Die Gesamtzahl der Menschen, welche aus einem der 28 EU-Mitgliedsstaaten in den letzten Jahren nach Deutschland immigrierten, ist im Vergleich zu der Anzahl der möglichen Herkunftsländer von Migranten aus Nicht-EU-Staaten relativ hoch. Doch in den für diese Arbeit besonders relevanten Jahren 2015 und 2016 überstieg die zahlenmäßige Zuwanderung aus Nicht-EU-Staaten jene aus den EU-Staaten um ein Vielfaches, wie die Tabelle zeigt:
Abbildung in dieser Leseprobe nicht enthalten
Tab. 1: In Deutschland lebende Staatsangehörige (Statistisches Bundesamt 2018).
Die Gründe für die Migration nach Deutschland sind so vielfältig, wie die ankommenden Migranten selbst: „Die Bandbreite [...] reicht von der hochqualifizierten und umworbenen IT-Fachkraft bis hin zu Menschen, die sich illegal und ohne existenzielle Absicherung in Deutschland aufhalten.“ (Goerrig, Paul 2007, S. 98). Die angegebenen Aufenthaltszwecke zur Erlangung einer Aufenthaltserlaubnis (vgl. Kap. 3) und somit die offizielle Begründung für die Migration nach Deutschland sind in den meisten Fällen familiäre Gründe. Humanitäre Gründe, Ausbildung und Erwerbstätigkeit gaben im Jahr 2016 insgesamt betrachtet deutlich weniger Migranten an. Auffallend, aber selbsterklärend ist, dass Migranten aus Kriegs- und Krisengebieten mehrheitlich aus humanitären Gründen ihr Herkunftsland verließen. Dagegen immigrierten z.B. Migranten aus China, Indien und den Vereinigten Staaten in der Hauptsache zum Zweck von Ausbildung oder Erwerbstätigkeit nach Deutschland. (BAMF 2017, S. 80).
Trotz dieser großen Vielfalt haben alle Migranten das gleiche Ziel: „die Lebenssituation und die Lebensperspektive zu verbessern“ (Goerrig, Paul 2007, S. 97). Speziell beim Klientel dieser Arbeit, den Geflüchteten aus Syrien, bedeutet dies Flucht vor Regime, Krieg und Folter und Aussicht auf ein erhofft besseres Leben in einem demokratischen Staat.
Vorrangig kamen in den letzten Jahren Familien nach Deutschland. (Braun, Simons 2015, S. 2ff). Trotzdem ist der Familiennachzug eine sehr aktuelle politische Debatte: Er wurde im März 2016 ausgesetzt und ist erst seit August 2018 wieder möglich, allerdings mit folgenden Einschränkungen:
- ingesamt nur 1000 Menschen pro Monat bundesweit
- nur engste Familienmitglieder subsidiär Schutzberechtigter
- kein Rechtsanspruch auf Familiennachzug
- humanitäre Gründe ausschlaggebend
- Integrationsaspekte zu berücksichtigen
- für Gefährder, Mitglieder verbotener Vereine u.ä. nicht mögich (BAMF 2018a).
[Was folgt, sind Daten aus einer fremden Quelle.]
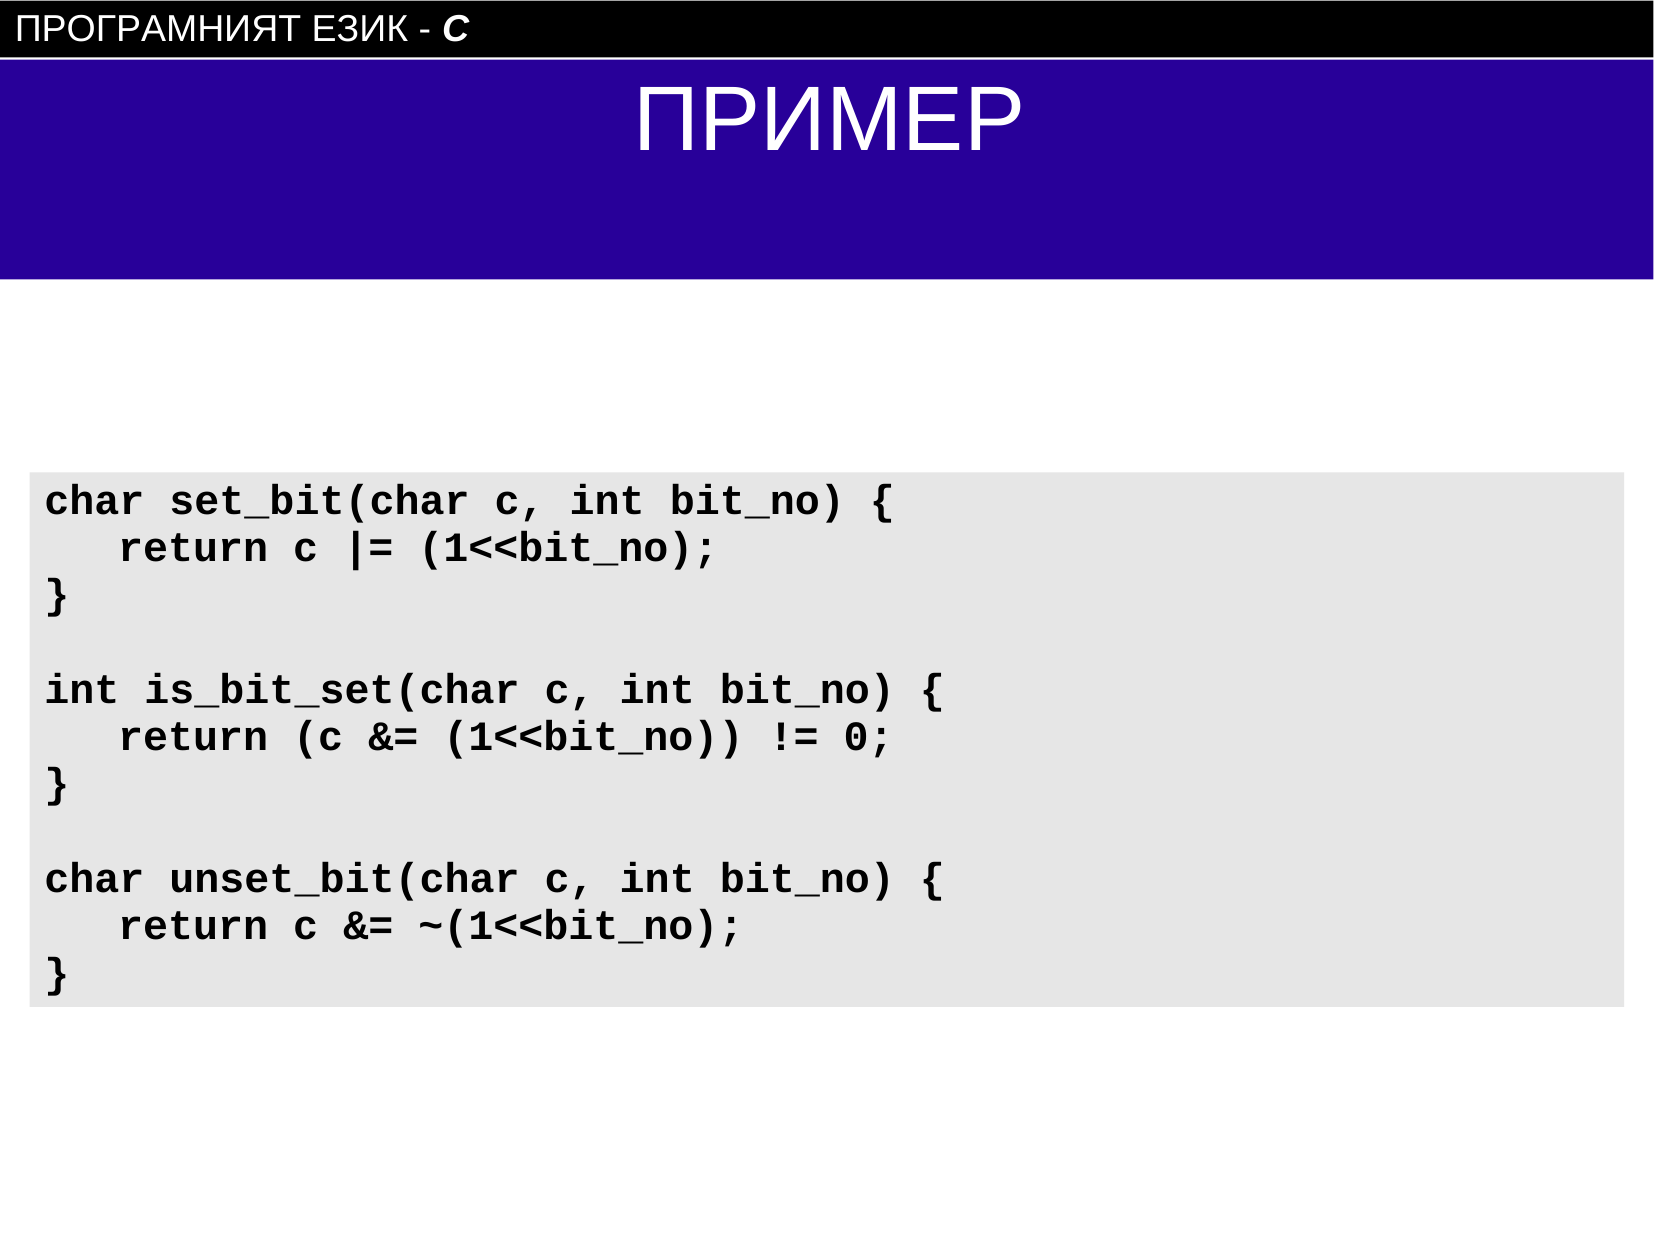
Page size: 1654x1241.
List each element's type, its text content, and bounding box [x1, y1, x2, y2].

text_box ПРИМЕР [0, 59, 1654, 280]
text_box char set_bit(char c, int bit_no) { return c |= (1<<bit_no); } int is_bit_set(char c, int bit_no) { return (c &= (1<<bit_no)) != 0; } char unset_bit(char c, int bit_no) { return c &= ~(1<<bit_no); } [29, 472, 1625, 1007]
text_box ПРОГРАМНИЯT ЕЗИК - С [0, 0, 1654, 58]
Alleinstehende weibliche Geflüchtete waren eine Seltenheit. Auch Frauen mit Kindern hatten keinen betrachtenswerten Anteil an der Gesamtzahl der neu zugezogenen Menschen. (BAG Wohnungslosenhilfe 2013a, S. 8). Dies ist alleine menschlich dadurch zu erklären, dass trotz der hohen Gefahren auf der Flucht, die Lage in vielen Herkunftsländern, vor allem natürlich den Kriegs- und Krisengebieten, noch kritischer und lebensgefährlicher ist als die Flucht an sich. Außerdem ist das Zurücklassen von Familie eine große emotionale Hürde, welche die meisten Menschen weniger gerne nehmen, als das Zusammenbleiben mit den Liebsten. (Braun, Simons 2015, S. 1).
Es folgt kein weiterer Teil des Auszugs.